Resume the passage on bond forfeiture and remittitur provisions, writing on from its last sentence.

* _EXCERPT PROVIDED_:

=== Section Start ===

Both Article 22.12a and Art. 2372p-3, Sec. 13(b) were enacted in the same Senate bill at the same time as part of the amendments in the area of bond forfeiture procedures and bond provisions. See S.B. 727; Acts 1981, 67th Leg., p. 875, ch. 312, Secs. 1 and 4, eff. August 31, 1981. The legislative history offers little insight into the reasons for the change in Art. 2372p-3, Sec. 13(b). The bill analysis to S.B. 727 indicates a general desire to more strictly regulate the bonding business and the County Bail Bond Boards. However, after examining Sec. 12(a),[2] the predecessor to Sec. 13, and reading Art. 22.12a, Art. 22.16, and Art. 2372p-3, Sec. 13, together, keeping in mind the directives of the Code Construction Act, Art. 5429b-2, Secs. 1.01, et seq. V.A.C.S., the seeming conflict can be reconciled as the conflicting provisions refer to different time periods in forfeiture proceedings.

Art. 22.16 specifically refers to a time "before final judgment." Our review of Sec. 13(b) will show that it refers to a time after final judgment. Thus, the remittitur provisions can be harmonized.

=== Section End ===

* _RECORDS_:
=== Section Start ===

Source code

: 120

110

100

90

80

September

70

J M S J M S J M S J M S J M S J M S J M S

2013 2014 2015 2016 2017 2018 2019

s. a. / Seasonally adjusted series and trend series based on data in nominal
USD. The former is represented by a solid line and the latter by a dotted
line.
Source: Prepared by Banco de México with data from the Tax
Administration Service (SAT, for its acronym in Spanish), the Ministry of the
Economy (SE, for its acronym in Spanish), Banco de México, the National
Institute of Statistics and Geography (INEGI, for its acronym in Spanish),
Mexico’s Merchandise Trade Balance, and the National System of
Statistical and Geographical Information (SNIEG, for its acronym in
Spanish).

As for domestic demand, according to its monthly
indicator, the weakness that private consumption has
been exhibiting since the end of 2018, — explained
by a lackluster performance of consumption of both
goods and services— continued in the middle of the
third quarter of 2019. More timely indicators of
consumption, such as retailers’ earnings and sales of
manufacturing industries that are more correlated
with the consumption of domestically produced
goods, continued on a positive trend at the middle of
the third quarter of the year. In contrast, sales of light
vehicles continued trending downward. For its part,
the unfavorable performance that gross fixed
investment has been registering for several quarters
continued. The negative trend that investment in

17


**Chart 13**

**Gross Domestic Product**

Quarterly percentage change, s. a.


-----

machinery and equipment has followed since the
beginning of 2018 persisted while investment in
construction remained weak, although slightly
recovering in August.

=== Section End ===

* _ANSWER FOR THE TASK_:
Sec. 13 is divided into three subsections. Each subsection refers to a different and successive time period. Subsection (a) speaks to a time "prior to final judgment." Subsection (b), refers to a time "after a forfeiture." Reading subsection (b) as a whole, we interpret it to relate to a time after a final judgment on a forfeiture and within two years of a judgment nisi.[3] This interpretation is consistent with the provisions of its predecessor, Sec. 12(a), which specifically referred to a period of time after final judgment. Finally, subsection (c) addresses absolution of the surety's liability upon disposition, the last step in the process. Thus, each subsection of Sec. 13 essentially addresses a successive time frame of forfeiture proceedings, with the mandatory remittitur provision of Sec. 13(b) applying after final judgment.

Reading Art. 22.12a with Art. 22.16 shows that after a judicial declaration of forfeiture is entered and before a final judgment is entered, the court has discretionary remittitur power.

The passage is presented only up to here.